PROBLEM REQUIREMENTS: Begin at the first line of the records below and, please, give each line again exactly until the line with "From a technical" is included.

RECORD SET below:

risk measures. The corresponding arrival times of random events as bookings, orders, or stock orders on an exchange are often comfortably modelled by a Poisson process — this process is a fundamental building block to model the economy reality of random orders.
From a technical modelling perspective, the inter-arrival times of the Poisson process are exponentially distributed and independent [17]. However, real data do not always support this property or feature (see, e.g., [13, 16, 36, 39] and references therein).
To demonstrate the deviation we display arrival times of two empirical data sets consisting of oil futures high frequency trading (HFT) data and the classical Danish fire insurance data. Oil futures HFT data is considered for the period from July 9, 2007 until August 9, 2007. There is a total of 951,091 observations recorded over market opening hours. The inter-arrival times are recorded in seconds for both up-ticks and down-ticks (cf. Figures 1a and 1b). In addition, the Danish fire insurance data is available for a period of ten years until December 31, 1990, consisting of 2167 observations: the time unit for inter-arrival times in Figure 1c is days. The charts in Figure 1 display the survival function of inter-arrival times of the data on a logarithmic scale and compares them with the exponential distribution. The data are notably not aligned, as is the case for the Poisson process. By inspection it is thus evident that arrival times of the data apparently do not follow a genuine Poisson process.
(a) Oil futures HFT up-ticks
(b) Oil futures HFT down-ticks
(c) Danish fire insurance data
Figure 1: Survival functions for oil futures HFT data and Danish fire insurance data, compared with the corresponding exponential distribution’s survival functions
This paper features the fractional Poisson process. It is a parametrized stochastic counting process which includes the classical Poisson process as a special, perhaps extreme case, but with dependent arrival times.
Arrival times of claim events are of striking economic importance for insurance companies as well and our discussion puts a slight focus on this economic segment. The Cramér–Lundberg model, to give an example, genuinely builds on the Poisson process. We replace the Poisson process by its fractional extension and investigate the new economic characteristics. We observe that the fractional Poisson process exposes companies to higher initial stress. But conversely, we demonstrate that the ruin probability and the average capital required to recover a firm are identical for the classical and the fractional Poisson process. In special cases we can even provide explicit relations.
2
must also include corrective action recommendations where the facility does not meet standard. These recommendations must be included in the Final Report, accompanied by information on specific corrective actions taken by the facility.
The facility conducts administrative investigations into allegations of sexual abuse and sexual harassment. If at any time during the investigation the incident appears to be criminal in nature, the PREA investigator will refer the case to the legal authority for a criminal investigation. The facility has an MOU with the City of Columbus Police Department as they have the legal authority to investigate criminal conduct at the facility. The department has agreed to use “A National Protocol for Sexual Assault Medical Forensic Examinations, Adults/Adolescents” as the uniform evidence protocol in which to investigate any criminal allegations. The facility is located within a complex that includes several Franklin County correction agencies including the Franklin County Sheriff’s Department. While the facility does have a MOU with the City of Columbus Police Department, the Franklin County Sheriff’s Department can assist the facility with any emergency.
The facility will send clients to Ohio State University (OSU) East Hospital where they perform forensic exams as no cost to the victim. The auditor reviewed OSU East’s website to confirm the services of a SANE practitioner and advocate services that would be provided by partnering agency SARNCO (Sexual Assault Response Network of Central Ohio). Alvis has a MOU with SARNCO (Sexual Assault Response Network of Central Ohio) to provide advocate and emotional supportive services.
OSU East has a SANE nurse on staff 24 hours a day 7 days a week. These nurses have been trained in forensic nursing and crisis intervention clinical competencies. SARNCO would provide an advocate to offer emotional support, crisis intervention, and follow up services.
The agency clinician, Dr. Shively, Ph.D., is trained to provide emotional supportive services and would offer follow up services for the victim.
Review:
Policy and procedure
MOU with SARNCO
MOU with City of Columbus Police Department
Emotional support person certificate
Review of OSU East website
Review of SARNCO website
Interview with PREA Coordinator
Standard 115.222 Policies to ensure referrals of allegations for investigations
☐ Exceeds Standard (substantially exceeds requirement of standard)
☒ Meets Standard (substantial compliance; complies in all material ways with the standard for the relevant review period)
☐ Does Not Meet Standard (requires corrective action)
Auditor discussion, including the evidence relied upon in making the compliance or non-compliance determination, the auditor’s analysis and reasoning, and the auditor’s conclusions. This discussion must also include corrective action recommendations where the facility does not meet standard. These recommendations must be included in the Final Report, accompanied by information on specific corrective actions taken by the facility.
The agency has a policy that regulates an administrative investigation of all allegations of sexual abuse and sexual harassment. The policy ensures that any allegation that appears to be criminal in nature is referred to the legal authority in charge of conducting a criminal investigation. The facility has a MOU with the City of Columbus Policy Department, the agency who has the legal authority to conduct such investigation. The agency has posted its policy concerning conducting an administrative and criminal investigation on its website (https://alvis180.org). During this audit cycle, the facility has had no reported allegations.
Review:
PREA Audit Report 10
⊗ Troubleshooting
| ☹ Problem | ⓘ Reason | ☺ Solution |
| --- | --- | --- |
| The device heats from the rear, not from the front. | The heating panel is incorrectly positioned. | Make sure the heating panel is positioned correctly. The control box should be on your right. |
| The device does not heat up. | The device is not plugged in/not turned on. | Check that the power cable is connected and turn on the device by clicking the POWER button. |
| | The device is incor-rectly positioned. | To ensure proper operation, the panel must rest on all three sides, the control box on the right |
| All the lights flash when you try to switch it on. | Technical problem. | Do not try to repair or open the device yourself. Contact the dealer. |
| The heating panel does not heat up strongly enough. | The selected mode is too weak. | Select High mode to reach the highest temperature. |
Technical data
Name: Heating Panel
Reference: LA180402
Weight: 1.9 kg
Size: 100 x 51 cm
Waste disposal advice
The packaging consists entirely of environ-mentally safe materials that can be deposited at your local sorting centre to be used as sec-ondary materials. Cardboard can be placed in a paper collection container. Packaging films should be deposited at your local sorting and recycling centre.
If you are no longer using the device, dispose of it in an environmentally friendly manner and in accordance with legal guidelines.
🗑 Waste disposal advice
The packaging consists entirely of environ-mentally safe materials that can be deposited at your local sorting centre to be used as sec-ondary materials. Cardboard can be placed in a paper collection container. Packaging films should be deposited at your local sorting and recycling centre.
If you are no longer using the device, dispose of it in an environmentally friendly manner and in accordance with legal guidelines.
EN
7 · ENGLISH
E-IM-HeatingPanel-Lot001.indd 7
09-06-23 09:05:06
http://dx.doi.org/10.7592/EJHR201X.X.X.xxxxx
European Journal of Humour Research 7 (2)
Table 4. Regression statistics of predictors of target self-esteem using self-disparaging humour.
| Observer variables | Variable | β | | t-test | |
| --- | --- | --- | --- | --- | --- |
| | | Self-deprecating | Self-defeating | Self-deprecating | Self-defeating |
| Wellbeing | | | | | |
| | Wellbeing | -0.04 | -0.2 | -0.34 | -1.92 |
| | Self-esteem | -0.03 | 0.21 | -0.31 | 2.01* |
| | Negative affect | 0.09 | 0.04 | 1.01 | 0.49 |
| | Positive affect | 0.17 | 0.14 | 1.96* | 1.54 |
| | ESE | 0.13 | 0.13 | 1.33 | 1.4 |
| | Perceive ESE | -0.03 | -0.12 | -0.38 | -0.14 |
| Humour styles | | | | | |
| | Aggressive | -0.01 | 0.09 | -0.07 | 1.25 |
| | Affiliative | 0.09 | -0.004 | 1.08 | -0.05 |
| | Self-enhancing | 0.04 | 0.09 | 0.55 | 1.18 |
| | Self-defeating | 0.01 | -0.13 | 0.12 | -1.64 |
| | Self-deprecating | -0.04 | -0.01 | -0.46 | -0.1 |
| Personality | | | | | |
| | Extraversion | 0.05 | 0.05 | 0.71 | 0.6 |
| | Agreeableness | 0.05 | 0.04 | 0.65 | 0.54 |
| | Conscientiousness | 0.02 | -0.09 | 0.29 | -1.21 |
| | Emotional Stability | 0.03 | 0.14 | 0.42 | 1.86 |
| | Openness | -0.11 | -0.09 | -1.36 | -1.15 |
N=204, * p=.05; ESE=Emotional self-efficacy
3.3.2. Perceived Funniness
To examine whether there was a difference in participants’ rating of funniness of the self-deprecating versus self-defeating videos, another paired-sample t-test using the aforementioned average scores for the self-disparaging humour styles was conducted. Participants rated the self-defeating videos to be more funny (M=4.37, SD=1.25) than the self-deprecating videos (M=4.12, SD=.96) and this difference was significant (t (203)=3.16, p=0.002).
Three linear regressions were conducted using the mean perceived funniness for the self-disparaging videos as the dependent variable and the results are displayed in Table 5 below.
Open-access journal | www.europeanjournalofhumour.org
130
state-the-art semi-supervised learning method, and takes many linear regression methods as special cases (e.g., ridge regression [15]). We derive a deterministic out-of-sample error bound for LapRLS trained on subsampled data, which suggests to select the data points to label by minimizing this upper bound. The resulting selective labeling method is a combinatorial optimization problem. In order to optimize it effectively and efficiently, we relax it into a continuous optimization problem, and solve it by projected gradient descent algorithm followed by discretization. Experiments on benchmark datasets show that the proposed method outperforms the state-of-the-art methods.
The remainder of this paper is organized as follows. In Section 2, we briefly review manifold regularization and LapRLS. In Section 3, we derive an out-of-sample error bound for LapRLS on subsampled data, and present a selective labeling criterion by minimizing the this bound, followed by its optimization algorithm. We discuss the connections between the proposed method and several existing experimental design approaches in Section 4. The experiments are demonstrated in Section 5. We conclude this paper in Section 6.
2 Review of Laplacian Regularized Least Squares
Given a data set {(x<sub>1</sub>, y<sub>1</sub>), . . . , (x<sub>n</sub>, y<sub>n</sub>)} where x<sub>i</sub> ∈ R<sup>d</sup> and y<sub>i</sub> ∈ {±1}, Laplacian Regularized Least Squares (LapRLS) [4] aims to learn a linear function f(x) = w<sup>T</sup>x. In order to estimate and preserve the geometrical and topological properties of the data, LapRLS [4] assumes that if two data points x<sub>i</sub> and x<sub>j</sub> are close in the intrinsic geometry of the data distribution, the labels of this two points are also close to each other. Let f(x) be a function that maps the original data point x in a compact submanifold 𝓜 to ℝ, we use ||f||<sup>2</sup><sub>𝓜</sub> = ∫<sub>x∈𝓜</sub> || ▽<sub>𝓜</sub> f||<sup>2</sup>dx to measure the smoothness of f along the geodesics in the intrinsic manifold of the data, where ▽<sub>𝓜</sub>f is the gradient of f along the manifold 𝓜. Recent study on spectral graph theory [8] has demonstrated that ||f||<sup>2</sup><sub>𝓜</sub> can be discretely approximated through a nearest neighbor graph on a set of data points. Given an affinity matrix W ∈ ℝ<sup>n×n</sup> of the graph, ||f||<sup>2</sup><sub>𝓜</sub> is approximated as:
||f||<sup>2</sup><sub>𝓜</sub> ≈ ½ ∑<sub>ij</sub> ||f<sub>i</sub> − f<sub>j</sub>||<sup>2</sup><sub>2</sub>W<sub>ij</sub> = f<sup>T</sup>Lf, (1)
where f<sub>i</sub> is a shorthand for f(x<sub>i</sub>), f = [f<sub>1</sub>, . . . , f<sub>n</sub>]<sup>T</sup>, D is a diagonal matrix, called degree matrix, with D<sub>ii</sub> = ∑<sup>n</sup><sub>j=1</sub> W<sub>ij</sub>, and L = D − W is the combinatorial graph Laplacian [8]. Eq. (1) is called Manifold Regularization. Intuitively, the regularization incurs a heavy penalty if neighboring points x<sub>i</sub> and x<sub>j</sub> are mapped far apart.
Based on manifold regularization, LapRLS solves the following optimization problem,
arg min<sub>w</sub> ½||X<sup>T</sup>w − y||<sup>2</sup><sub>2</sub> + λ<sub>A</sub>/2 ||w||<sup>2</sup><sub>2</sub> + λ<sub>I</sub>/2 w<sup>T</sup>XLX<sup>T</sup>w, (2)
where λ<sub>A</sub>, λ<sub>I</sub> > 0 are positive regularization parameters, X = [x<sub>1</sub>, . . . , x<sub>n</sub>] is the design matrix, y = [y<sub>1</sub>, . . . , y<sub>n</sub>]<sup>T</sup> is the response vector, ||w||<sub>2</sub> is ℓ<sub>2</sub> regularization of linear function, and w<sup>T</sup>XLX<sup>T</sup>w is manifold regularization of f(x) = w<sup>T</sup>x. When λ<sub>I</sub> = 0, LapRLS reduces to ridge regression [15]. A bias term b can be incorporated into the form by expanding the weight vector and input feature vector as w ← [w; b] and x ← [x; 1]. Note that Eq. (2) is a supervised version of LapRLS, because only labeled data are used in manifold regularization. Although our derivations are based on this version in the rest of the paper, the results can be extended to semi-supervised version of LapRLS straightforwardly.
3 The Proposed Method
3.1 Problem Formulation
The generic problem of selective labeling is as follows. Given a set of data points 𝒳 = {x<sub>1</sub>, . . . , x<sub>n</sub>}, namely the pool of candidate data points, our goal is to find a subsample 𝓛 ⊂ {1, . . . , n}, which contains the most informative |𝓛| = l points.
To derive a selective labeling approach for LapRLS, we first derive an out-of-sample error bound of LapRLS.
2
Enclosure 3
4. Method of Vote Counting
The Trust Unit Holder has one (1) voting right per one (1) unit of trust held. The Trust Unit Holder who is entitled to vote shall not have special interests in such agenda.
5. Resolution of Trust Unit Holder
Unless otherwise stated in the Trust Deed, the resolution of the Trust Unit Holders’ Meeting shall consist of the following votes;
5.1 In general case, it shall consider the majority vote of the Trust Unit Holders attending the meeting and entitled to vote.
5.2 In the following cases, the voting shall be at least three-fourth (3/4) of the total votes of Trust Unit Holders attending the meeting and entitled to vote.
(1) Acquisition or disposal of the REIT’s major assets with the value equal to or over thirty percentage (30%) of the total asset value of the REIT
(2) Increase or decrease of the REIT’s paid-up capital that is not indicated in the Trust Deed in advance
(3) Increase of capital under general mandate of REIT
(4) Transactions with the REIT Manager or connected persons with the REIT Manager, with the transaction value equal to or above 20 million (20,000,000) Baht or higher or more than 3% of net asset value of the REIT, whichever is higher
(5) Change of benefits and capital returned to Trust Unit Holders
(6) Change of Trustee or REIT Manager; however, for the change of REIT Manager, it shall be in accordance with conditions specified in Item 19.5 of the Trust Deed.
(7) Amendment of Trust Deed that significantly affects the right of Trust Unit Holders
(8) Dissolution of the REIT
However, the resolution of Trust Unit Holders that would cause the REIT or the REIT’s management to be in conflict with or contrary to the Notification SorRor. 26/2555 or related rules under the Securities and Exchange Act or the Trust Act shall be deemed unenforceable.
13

End of RECORD SET.

TASK SOLUTION:
risk measures. The corresponding arrival times of random events as bookings, orders, or stock orders on an exchange are often comfortably modelled by a Poisson process — this process is a fundamental building block to model the economy reality of random orders.
From a technical modelling perspective, the inter-arrival times of the Poisson process are exponentially distributed and independent [17]. However, real data do not always support this property or feature (see, e.g., [13, 16, 36, 39] and references therein).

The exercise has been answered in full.